Ich habe den Film, bevor ich mich auf diese Einführung vorbereitete, Jahrzehnte nicht mehr gesehen. Er blieb mir jedoch immer als ein dokumentarisch essayistisches Meisterwerk vage in Erinnerung. Präzise erinnert habe ich allerdings immer die Sequenz mit dem Briefträger.

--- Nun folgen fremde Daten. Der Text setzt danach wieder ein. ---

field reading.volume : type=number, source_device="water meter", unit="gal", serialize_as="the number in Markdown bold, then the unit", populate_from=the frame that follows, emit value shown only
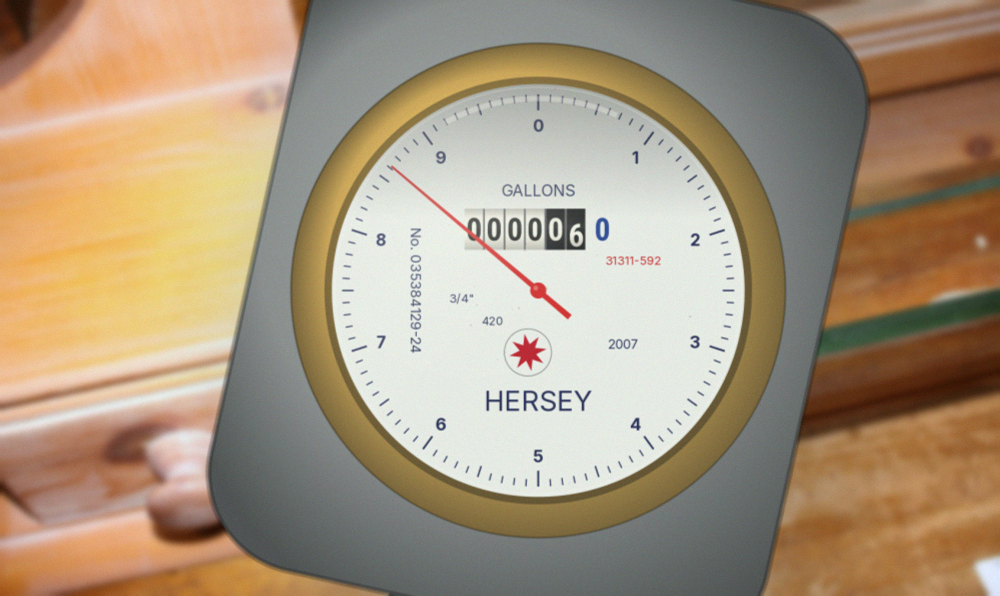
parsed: **58.6** gal
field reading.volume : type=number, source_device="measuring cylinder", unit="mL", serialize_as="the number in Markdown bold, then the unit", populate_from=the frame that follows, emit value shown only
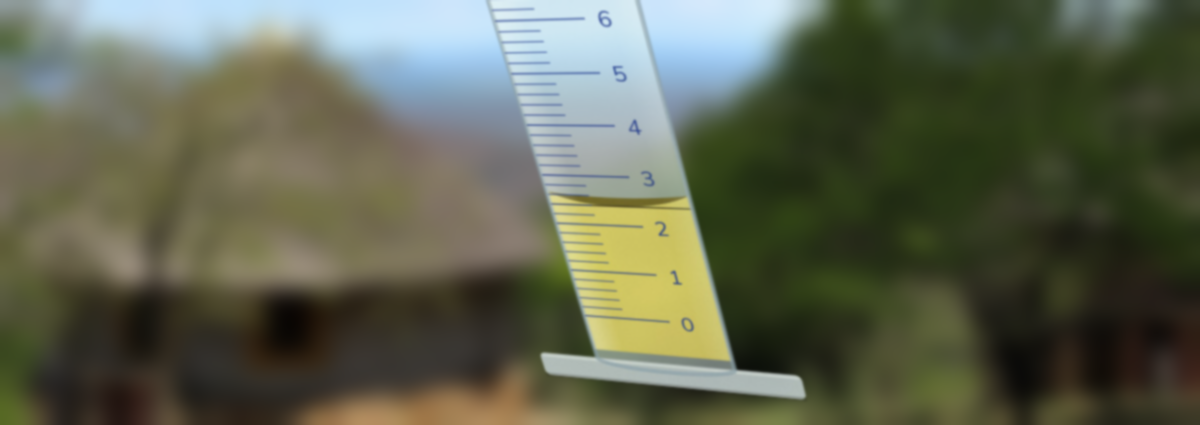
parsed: **2.4** mL
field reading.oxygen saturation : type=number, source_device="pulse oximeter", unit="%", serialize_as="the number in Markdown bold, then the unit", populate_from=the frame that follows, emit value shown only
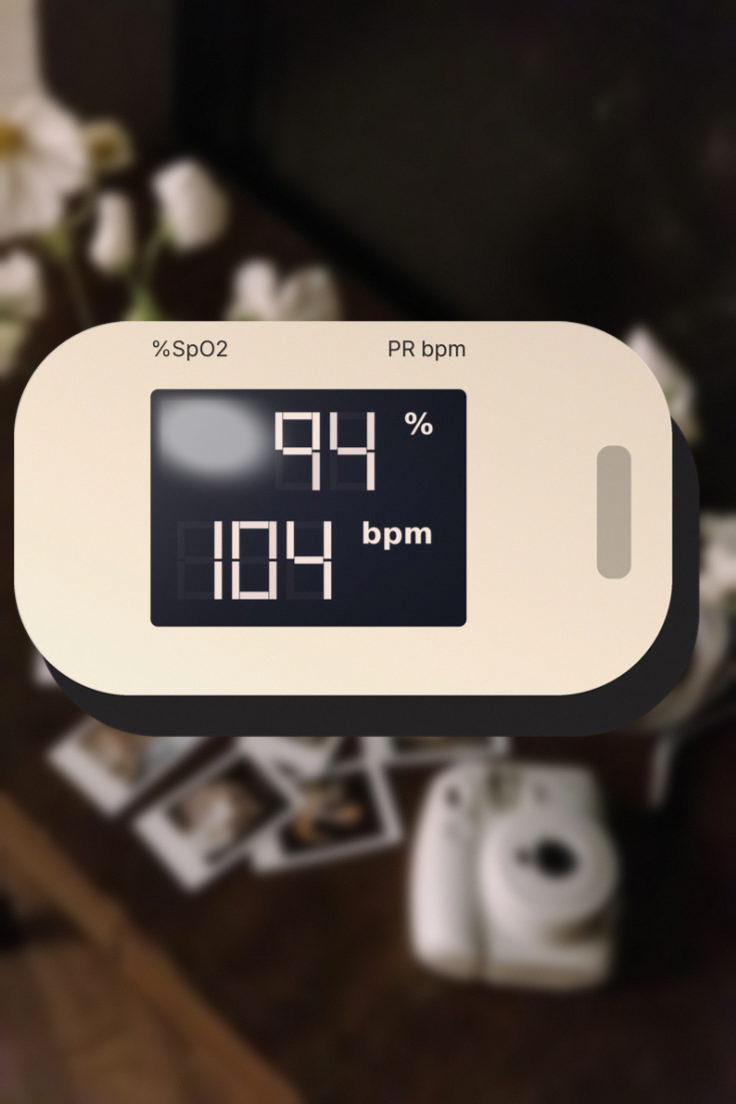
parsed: **94** %
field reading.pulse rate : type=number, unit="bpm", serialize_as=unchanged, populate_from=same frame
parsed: **104** bpm
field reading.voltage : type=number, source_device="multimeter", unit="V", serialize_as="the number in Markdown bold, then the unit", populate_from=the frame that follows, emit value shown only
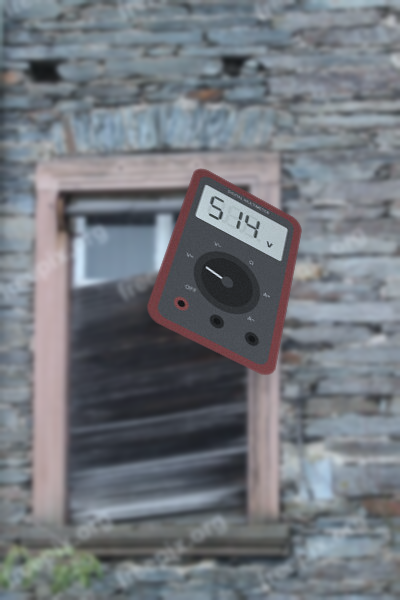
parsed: **514** V
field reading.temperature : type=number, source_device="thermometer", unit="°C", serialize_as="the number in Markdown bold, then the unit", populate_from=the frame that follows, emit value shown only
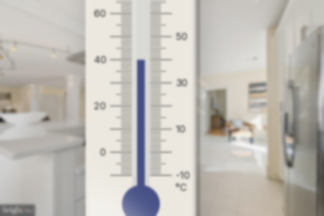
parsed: **40** °C
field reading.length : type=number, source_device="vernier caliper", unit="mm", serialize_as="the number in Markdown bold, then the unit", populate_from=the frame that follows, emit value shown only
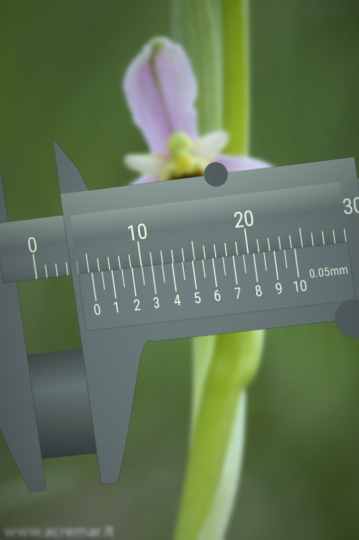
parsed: **5.3** mm
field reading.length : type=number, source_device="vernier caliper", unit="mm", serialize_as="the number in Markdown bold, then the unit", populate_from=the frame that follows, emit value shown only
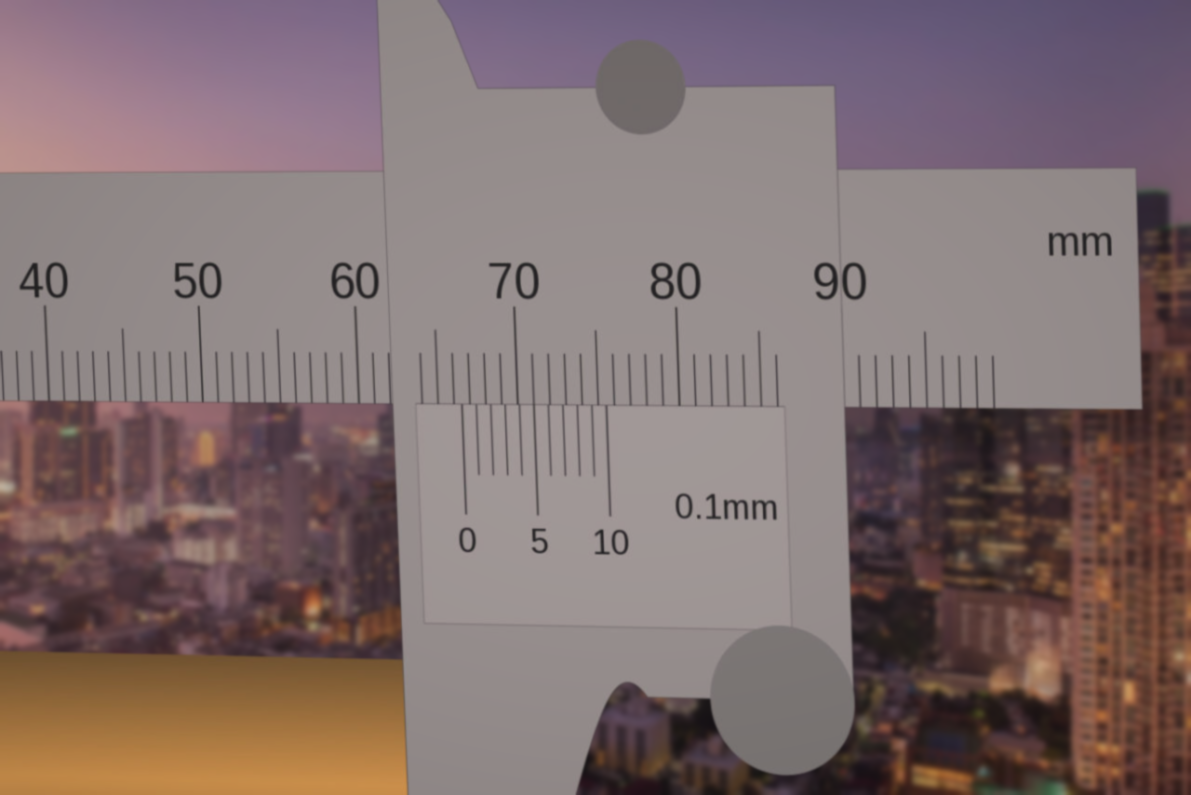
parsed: **66.5** mm
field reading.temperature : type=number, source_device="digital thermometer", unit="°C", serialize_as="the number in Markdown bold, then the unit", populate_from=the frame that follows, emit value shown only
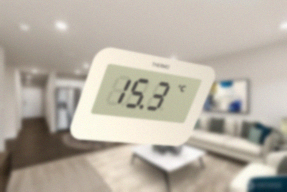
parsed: **15.3** °C
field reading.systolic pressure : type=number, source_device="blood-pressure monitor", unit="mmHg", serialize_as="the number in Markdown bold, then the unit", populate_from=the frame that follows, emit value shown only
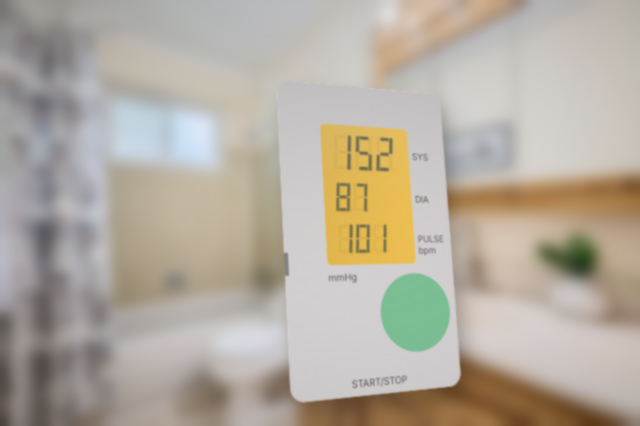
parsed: **152** mmHg
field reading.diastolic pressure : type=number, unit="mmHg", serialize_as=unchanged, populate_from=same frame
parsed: **87** mmHg
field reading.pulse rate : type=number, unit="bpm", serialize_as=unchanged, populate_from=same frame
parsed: **101** bpm
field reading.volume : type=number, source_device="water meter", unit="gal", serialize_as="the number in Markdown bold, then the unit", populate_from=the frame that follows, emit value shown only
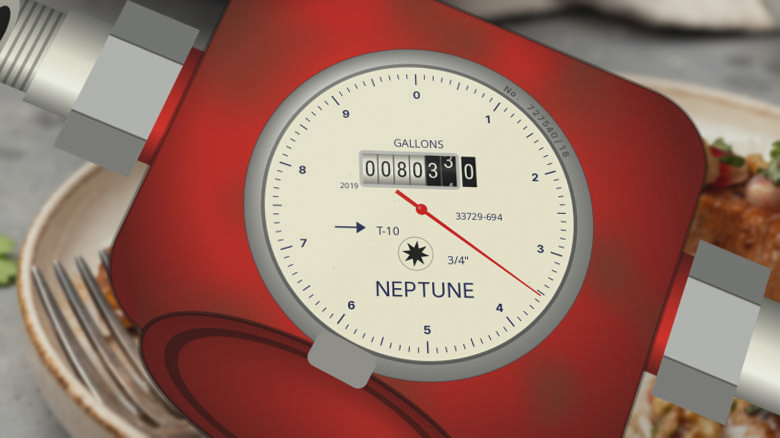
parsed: **80333.5** gal
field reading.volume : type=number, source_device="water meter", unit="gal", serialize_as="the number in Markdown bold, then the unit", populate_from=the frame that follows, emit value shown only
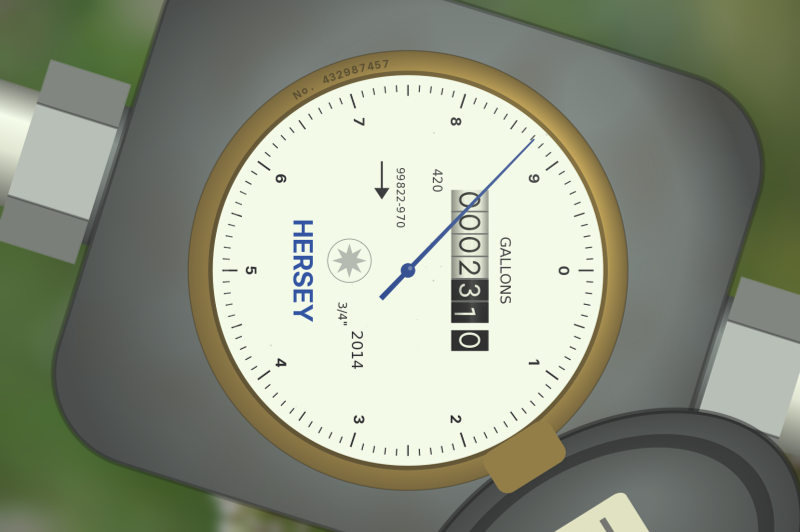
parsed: **2308.7** gal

Jene Sequenz, in deren Kern van der Keuken die Umwertung aller Beziehungen im Film situiert, schreibt Ute Holl in einer medien-theoretischen Abhandlung über den Film, beginnt mit der Ankunft des Briefträgers, der im Französischen facteur heißt, auf seinem Moped im Dorf in der Aube, wohin er jener alten Dame, die schon vorgestellt ist, die Zeitung liefert, vage Nachrichten, vom Knattern des Mopeds gestört, ein Gespräch über den vergangenen Sonntag, das Essen, das Fernsehprogramm: Ein Film über Hitler wird im Film zusammengefasst, über die Résistance und die Propaganda. Rede und Gesichter sind deutlich asynchron. Van der Keuken verfügte nicht über eine Synchrontonkamera und wollte auch nicht den Anschein erwecken, als könne Kino stets Synchronität behaupten. Der Montagecharakter von Bild und Ton wird deutlich ausgestellt. Einerseits scheint das Gespräch zwischen Postbote und Bauersfrau alltäglich und wiederholbar zu sein, andererseits gibt der Film einen bestimmten Moment zu hören und einen bestimmten anderen Moment zu sehen, wie er eben aufgezeichnet wurde und vorliegt auf Zelluloid und Tonband, gefunden unter anderen Momenten, die sich nun immer wieder »jetzt« ereignen können. Der Filmemacher spaltet sich ferienhalber in Bildspur und Tonspur, Auge und Ohr, Bolex und Nagra, und, in der Familie, auch in Mann und Frau, Johan und Nosh, unterschiedliche Aufmerksamkeiten, unterschiedliche Empfindlichkeiten, unterschiedliche Interessen, die sich aneinander brechen: »Das Licht bin ich selbst, unter anderen.« Die Stimme ein Selbst unter anderen. Am Ende jener audiovisuellen Komposition aus Geschichte, Dokument und Propaganda als Ereignis setzt im Ton Vogelgezwitscher ein, aus dem Languedoc, vielleicht, vielleicht aber auch von einem anderen Band aus van der Keukens Tonarchiv.

Wissen in den „Ferien eines Filmemachers“ ist keine Selbstgewissheit, keine Wahrheit, keine seminaristische Rechthaberei, sondern ist eine riskante Recherche nach einem unbestimmten Raum. Nach einem Raum der Erfahrung, van der Keukens Art, in der Welt zu sein.

Johan van der Keuken erlag 2001 seinem Krebsleiden.